Pada saat yang sama, swasta di Indonesia lebih banyak bekerja di sektor UMKM yang umumnya berada di sektor informal. Sektor ini tidak masuk radar layanan pajak. Berbeda dengan badan usaha yang terdaftar di Direktorat Jenderal Pajak. 

Untuk itu, penggunaan Nomor Induk Kependudukan (NIK) sebagai Nomor Pokok Wajib Pajak (NPWP) yang diterapkan mulai Juli 2024 menjadi salah satu cara Direktorat Jenderal Pajak untuk melacak orang pribadi yang belum membayar pajak. Kewajiban.

“Jadi 2025, masuknya NIK dan dasar pajak, di sana datanya digabungkan, rupanya orang ini.  

Alhasil, basis pajak otomatis akan bertambah dengan adanya pemutakhiran Sistem Dasar Administrasi Perpajakan (PSIAP) atau Basic Tax Administration System (CTAS) yang akan muncul pada akhir tahun. 

Dampaknya, tidak hanya PPN dan PPN saja yang mengalami kenaikan, namun seluruh jenis penerimaan pajak mengalami peningkatan.

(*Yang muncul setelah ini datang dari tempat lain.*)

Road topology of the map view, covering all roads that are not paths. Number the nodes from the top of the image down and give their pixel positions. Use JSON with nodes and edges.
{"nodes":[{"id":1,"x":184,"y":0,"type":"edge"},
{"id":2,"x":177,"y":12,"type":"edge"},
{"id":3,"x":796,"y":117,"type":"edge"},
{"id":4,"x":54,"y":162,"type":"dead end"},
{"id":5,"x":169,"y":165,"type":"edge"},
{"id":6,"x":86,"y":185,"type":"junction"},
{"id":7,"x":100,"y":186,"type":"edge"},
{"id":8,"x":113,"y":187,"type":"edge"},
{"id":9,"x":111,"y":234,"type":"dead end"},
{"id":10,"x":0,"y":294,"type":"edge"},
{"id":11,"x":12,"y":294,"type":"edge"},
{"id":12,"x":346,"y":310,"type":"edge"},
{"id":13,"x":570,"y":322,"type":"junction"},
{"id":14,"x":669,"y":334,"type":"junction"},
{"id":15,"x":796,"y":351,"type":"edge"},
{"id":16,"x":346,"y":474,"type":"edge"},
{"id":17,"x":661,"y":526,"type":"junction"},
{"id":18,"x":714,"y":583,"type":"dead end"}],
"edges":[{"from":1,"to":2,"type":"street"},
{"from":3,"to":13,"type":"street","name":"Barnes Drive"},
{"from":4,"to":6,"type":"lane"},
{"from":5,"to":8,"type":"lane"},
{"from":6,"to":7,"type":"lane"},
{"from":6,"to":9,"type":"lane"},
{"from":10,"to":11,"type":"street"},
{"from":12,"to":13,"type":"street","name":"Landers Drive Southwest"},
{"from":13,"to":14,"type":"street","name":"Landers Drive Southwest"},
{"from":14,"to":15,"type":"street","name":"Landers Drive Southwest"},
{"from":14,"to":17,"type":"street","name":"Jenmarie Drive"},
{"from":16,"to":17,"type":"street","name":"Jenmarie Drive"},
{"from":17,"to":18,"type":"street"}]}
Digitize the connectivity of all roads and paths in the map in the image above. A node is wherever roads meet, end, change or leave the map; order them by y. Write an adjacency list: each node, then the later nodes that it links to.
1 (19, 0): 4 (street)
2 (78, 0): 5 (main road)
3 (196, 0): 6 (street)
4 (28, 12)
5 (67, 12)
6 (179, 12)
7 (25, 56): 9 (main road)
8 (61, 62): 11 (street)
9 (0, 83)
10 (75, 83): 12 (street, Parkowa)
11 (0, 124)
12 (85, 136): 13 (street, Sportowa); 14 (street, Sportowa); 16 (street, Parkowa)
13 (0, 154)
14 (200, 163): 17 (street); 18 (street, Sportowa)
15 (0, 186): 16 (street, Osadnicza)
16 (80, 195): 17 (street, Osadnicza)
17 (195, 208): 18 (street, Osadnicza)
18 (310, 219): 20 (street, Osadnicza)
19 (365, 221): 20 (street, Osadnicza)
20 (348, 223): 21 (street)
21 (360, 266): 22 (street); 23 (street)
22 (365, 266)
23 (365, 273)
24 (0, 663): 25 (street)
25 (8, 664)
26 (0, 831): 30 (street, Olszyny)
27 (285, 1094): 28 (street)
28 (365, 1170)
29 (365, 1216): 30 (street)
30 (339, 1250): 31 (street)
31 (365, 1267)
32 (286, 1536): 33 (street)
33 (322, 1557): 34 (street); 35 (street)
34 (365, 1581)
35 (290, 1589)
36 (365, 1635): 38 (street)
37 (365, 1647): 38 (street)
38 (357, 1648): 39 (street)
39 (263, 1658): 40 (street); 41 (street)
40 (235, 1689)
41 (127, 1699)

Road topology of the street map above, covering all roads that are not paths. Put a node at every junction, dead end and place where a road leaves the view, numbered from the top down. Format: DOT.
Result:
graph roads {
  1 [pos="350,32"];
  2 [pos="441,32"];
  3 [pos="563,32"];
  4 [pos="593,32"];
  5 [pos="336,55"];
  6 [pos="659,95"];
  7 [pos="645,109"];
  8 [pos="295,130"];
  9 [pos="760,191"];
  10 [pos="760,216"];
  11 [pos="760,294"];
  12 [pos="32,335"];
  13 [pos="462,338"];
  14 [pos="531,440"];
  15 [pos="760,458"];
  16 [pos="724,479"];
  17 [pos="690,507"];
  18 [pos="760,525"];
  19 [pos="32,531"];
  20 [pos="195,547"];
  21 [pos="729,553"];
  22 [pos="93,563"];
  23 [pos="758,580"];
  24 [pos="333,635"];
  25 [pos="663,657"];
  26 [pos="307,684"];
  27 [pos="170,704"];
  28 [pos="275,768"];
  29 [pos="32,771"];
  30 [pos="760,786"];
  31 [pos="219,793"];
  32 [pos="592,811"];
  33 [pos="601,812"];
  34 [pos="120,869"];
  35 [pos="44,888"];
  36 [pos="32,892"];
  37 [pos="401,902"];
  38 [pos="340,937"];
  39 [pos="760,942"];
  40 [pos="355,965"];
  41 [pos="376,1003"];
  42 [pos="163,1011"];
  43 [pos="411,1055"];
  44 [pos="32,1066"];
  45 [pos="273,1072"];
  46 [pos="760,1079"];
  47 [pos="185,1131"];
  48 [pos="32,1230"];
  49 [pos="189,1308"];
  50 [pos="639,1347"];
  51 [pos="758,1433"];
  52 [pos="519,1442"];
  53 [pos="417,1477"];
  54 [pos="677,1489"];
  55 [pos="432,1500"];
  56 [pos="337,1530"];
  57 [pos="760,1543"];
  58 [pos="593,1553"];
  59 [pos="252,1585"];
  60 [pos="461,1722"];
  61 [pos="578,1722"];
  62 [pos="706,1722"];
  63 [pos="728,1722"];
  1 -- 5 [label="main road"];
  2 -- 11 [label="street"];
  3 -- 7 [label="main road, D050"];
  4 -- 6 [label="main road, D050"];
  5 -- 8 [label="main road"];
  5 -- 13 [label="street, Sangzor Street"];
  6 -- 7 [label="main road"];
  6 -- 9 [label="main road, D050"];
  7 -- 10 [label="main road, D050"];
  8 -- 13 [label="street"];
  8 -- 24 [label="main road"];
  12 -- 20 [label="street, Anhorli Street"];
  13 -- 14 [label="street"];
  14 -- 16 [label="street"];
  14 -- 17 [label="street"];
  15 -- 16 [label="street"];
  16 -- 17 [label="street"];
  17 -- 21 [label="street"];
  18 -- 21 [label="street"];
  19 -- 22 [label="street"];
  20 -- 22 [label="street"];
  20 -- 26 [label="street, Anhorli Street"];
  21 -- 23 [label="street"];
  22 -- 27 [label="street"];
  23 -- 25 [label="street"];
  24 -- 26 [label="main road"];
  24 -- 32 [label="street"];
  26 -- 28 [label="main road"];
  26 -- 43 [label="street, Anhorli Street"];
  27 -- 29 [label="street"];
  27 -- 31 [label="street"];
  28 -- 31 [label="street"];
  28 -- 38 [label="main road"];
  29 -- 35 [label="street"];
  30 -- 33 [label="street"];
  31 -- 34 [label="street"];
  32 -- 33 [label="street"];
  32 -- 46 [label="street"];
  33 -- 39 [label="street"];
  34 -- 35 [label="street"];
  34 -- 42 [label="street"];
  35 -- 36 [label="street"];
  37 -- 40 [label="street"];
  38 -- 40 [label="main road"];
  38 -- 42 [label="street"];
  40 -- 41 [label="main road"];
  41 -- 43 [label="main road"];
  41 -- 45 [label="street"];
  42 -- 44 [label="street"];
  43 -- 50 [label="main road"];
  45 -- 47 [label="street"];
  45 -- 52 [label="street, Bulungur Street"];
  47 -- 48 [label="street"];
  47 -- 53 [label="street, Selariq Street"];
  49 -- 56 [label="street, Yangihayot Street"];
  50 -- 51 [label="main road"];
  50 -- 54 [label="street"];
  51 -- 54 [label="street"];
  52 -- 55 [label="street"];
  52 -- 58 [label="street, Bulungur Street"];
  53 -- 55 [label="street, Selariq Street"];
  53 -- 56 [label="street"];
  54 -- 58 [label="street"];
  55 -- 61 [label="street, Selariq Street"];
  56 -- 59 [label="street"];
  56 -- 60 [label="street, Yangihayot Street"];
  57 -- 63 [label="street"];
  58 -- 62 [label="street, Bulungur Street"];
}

Faktanya, di tengah penurunan populasi kelas menengah sebesar 9,4 juta selama lima tahun terakhir, kelompok calon kelas menengah (aspiring middle class) mengalami peningkatan pengeluaran pembayaran pajak kelompok ini. 

Badan Pusat Statistik (BPS) mencatat rata-rata pengeluaran kelas menengah meningkat selama lima tahun terakhir. Pada tahun 2019, rata-rata pengeluaran per kapita kelas menengah sebesar Rp 2,36 juta per bulan, dan pada tahun 2024 sebesar Rp 3,35 juta per kapita per bulan.

Salah satu item biaya yang tampaknya mengalami peningkatan adalah pajak atau retribusi. Pada tahun 2019, tercatat bahwa kelas menengah menghabiskan 3,48% untuk pajak/iuran, pengeluaran prioritas keenam dibandingkan kebutuhan lainnya.

Pada tahun 2024, kondisi akan berubah. Pengeluaran kelas menengah untuk pajak/iuran naik menjadi 4,53%. Belanja ini pun naik ke urutan keenam prioritas setelah makanan (41,67%), perumahan (28,52%) dan barang/jasa lainnya.

Kajian LPEM UI: Separuh Penghasilan Kena Pajak Kelas Menengah

Temuan berbeda disampaikan Lembaga Ilmu Ekonomi dan Sosial Fakultas Ekonomi dan Bisnis Universitas Indonesia (LPEM FEB UI) yang menyebutkan kelas menengah berkontribusi besar terhadap penerimaan pajak negara.

Dalam Outlook Perekonomian Indonesia Triwulan III/2024 bertajuk Kerentanan Sebagai Mesin Pertumbuhan Ekonomi, LPEM UI menjelaskan bahwa kelas menengah menyumbang separuh penerimaan pajak Indonesia, yaitu PPh, pajak bumi dan bangunan, dan pajak kendaraan.

LPEM UI – lembaga yang pernah dipimpin oleh Menteri Keuangan Sri Muliani Dravati – menjadikan jenis pembayaran ini sebagai acuan sebagaimana tercantum dalam Survei Sosial Ekonomi Nasional (Susenas).

“Kelas menengah mempunyai peranan yang sangat penting dalam pendapatan nasional, menyumbang 50,7% penerimaan pajak, dan 34,5% kelas menengah masa depan. ],” dikutip dari laporan LPEM UI yang dipublikasikan pada Kamis (26/9/2024).

Bahkan, kontribusi pajak masyarakat kelas menengah juga bisa berasal dari PPh OP (pekerja lepas, pengusaha, dll), PPh 21 (pekerja formal), serta pajak konsumsi.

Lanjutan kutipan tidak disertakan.